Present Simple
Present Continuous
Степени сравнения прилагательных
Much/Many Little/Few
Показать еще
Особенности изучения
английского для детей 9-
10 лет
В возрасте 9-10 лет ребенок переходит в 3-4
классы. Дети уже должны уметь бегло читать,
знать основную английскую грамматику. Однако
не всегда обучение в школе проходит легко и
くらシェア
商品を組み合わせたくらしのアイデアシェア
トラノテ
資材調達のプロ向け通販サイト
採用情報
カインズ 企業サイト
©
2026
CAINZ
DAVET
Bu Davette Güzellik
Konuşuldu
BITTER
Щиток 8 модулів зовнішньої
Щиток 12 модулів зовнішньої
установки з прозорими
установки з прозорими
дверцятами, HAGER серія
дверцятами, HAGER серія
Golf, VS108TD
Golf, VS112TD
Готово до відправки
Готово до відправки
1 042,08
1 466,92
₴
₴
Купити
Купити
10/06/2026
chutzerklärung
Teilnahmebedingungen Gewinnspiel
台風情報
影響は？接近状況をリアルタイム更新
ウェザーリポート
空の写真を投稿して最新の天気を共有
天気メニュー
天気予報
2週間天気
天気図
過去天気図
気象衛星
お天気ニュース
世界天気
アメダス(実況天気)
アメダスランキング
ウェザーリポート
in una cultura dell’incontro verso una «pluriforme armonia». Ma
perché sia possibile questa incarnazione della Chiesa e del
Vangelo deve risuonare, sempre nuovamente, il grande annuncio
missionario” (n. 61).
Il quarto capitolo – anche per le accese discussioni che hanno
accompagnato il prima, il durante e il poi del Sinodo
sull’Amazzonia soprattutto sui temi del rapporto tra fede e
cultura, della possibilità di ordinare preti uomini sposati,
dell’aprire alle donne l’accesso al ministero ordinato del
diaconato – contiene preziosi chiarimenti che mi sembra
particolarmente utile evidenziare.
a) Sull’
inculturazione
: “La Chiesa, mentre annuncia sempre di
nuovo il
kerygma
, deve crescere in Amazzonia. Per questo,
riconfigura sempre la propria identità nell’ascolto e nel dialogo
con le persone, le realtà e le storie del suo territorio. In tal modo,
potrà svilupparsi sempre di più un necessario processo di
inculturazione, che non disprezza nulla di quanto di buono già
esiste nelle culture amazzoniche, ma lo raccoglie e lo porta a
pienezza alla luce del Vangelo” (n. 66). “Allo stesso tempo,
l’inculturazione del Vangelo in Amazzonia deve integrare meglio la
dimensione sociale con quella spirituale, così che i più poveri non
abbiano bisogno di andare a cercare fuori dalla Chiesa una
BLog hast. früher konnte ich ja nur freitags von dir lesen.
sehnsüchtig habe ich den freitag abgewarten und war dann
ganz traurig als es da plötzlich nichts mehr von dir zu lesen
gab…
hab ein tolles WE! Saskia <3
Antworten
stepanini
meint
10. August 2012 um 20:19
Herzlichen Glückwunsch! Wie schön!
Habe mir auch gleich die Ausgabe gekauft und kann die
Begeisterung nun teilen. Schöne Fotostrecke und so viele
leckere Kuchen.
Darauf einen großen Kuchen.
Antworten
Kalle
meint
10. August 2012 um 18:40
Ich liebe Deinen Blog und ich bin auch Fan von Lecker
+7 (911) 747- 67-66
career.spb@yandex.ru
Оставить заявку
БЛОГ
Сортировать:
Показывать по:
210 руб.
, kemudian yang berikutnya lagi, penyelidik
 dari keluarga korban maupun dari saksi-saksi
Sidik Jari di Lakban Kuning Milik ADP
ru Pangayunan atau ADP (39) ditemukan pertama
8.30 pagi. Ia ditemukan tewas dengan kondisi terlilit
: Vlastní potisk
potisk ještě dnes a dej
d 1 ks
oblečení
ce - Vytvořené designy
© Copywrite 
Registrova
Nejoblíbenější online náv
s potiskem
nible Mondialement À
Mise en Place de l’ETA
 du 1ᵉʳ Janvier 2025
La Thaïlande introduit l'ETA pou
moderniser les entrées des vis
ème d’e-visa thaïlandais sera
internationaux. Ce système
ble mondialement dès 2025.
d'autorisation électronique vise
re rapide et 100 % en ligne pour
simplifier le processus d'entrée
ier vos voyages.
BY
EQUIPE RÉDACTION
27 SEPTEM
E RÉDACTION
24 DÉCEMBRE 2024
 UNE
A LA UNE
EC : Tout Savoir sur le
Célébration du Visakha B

=====

### Prompt
Nothing is to be left out, and every entry is to be transcribed exactly.

### Response box
Present Simple
Present Continuous
Степени сравнения прилагательных
Much/Many Little/Few
Показать еще
Особенности изучения
английского для детей 9-
10 лет
В возрасте 9-10 лет ребенок переходит в 3-4
классы. Дети уже должны уметь бегло читать,
знать основную английскую грамматику. Однако
не всегда обучение в школе проходит легко и
くらシェア
商品を組み合わせたくらしのアイデアシェア
トラノテ
資材調達のプロ向け通販サイト
採用情報
カインズ 企業サイト
©
2026
CAINZ
DAVET
Bu Davette Güzellik
Konuşuldu
BITTER
Щиток 8 модулів зовнішньої
Щиток 12 модулів зовнішньої
установки з прозорими
установки з прозорими
дверцятами, HAGER серія
дверцятами, HAGER серія
Golf, VS108TD
Golf, VS112TD
Готово до відправки
Готово до відправки
1 042,08
1 466,92
₴
₴
Купити
Купити
10/06/2026
chutzerklärung
Teilnahmebedingungen Gewinnspiel
台風情報
影響は？接近状況をリアルタイム更新
ウェザーリポート
空の写真を投稿して最新の天気を共有
天気メニュー
天気予報
2週間天気
天気図
過去天気図
気象衛星
お天気ニュース
世界天気
アメダス(実況天気)
アメダスランキング
ウェザーリポート
in una cultura dell’incontro verso una «pluriforme armonia». Ma
perché sia possibile questa incarnazione della Chiesa e del
Vangelo deve risuonare, sempre nuovamente, il grande annuncio
missionario” (n. 61).
Il quarto capitolo – anche per le accese discussioni che hanno
accompagnato il prima, il durante e il poi del Sinodo
sull’Amazzonia soprattutto sui temi del rapporto tra fede e
cultura, della possibilità di ordinare preti uomini sposati,
dell’aprire alle donne l’accesso al ministero ordinato del
diaconato – contiene preziosi chiarimenti che mi sembra
particolarmente utile evidenziare.
a) Sull’
inculturazione
: “La Chiesa, mentre annuncia sempre di
nuovo il
kerygma
, deve crescere in Amazzonia. Per questo,
riconfigura sempre la propria identità nell’ascolto e nel dialogo
con le persone, le realtà e le storie del suo territorio. In tal modo,
potrà svilupparsi sempre di più un necessario processo di
inculturazione, che non disprezza nulla di quanto di buono già
esiste nelle culture amazzoniche, ma lo raccoglie e lo porta a
pienezza alla luce del Vangelo” (n. 66). “Allo stesso tempo,
l’inculturazione del Vangelo in Amazzonia deve integrare meglio la
dimensione sociale con quella spirituale, così che i più poveri non
abbiano bisogno di andare a cercare fuori dalla Chiesa una
BLog hast. früher konnte ich ja nur freitags von dir lesen.
sehnsüchtig habe ich den freitag abgewarten und war dann
ganz traurig als es da plötzlich nichts mehr von dir zu lesen
gab…
hab ein tolles WE! Saskia <3
Antworten
stepanini
meint
10. August 2012 um 20:19
Herzlichen Glückwunsch! Wie schön!
Habe mir auch gleich die Ausgabe gekauft und kann die
Begeisterung nun teilen. Schöne Fotostrecke und so viele
leckere Kuchen.
Darauf einen großen Kuchen.
Antworten
Kalle
meint
10. August 2012 um 18:40
Ich liebe Deinen Blog und ich bin auch Fan von Lecker
+7 (911) 747- 67-66
career.spb@yandex.ru
Оставить заявку
БЛОГ
Сортировать:
Показывать по:
210 руб.
, kemudian yang berikutnya lagi, penyelidik
 dari keluarga korban maupun dari saksi-saksi
Sidik Jari di Lakban Kuning Milik ADP
ru Pangayunan atau ADP (39) ditemukan pertama
8.30 pagi. Ia ditemukan tewas dengan kondisi terlilit
: Vlastní potisk
potisk ještě dnes a dej
d 1 ks
oblečení
ce - Vytvořené designy
© Copywrite 
Registrova
Nejoblíbenější online náv
s potiskem
nible Mondialement À
Mise en Place de l’ETA
 du 1ᵉʳ Janvier 2025
La Thaïlande introduit l'ETA pou
moderniser les entrées des vis
ème d’e-visa thaïlandais sera
internationaux. Ce système
ble mondialement dès 2025.
d'autorisation électronique vise
re rapide et 100 % en ligne pour
simplifier le processus d'entrée
ier vos voyages.
BY
EQUIPE RÉDACTION
27 SEPTEM
E RÉDACTION
24 DÉCEMBRE 2024
 UNE
A LA UNE
EC : Tout Savoir sur le
Célébration du Visakha B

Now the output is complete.